[EXCERPTED RECORDS]:
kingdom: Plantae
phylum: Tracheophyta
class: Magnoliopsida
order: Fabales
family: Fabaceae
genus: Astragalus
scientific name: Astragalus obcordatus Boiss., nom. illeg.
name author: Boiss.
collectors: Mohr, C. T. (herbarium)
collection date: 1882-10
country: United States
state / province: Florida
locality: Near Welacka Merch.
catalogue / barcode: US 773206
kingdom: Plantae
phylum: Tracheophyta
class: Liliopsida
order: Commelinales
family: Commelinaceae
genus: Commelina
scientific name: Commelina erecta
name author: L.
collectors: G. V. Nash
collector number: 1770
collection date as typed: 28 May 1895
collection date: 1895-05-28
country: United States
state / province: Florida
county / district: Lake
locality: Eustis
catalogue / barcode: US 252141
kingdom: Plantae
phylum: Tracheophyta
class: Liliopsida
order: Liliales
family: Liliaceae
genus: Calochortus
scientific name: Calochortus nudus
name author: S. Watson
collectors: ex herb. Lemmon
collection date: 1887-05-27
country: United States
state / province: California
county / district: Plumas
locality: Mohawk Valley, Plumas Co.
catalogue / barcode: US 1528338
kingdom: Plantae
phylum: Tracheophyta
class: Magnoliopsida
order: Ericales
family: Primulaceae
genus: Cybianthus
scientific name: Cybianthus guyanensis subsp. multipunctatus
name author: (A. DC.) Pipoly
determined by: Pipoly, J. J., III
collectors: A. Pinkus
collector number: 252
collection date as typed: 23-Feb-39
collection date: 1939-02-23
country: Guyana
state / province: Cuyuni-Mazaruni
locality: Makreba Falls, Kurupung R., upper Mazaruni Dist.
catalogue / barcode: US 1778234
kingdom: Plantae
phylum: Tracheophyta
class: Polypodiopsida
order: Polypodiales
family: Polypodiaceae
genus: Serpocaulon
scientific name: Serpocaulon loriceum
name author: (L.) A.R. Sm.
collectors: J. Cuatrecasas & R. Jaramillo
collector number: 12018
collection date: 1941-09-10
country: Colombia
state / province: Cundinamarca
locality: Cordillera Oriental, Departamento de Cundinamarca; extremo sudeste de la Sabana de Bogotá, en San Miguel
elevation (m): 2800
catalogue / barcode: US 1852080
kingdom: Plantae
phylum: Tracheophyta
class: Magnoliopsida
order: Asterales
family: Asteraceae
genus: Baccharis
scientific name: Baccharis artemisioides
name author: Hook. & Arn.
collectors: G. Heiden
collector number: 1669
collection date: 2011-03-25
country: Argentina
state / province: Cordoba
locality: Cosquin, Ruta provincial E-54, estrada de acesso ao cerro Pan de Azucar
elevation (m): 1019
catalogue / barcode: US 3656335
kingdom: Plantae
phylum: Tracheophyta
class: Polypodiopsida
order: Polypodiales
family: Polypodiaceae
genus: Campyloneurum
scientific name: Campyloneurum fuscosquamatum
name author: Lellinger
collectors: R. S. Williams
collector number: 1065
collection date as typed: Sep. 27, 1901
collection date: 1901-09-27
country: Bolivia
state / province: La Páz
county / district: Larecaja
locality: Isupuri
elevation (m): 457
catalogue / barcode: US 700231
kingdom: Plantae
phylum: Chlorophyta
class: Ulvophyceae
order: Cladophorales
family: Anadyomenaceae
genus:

[DO THIS]:
Convert the lines of the listing above, from the line containing "order: Ericales" through the line containing "collector number: 1669", inclusive, into a numbered list, leaving out any blank lines.

[EXERCISE OUTPUT]:
1. order: Ericales
2. family: Primulaceae
3. genus: Cybianthus
4. scientific name: Cybianthus guyanensis subsp. multipunctatus
5. name author: (A. DC.) Pipoly
6. determined by: Pipoly, J. J., III
7. collectors: A. Pinkus
8. collector number: 252
9. collection date as typed: 23-Feb-39
10. collection date: 1939-02-23
11. country: Guyana
12. state / province: Cuyuni-Mazaruni
13. locality: Makreba Falls, Kurupung R., upper Mazaruni Dist.
14. catalogue / barcode: US 1778234
15. kingdom: Plantae
16. phylum: Tracheophyta
17. class: Polypodiopsida
18. order: Polypodiales
19. family: Polypodiaceae
20. genus: Serpocaulon
21. scientific name: Serpocaulon loriceum
22. name author: (L.) A.R. Sm.
23. collectors: J. Cuatrecasas & R. Jaramillo
24. collector number: 12018
25. collection date: 1941-09-10
26. country: Colombia
27. state / province: Cundinamarca
28. locality: Cordillera Oriental, Departamento de Cundinamarca; extremo sudeste de la Sabana de Bogotá, en San Miguel
29. elevation (m): 2800
30. catalogue / barcode: US 1852080
31. kingdom: Plantae
32. phylum: Tracheophyta
33. class: Magnoliopsida
34. order: Asterales
35. family: Asteraceae
36. genus: Baccharis
37. scientific name: Baccharis artemisioides
38. name author: Hook. & Arn.
39. collectors: G. Heiden
40. collector number: 1669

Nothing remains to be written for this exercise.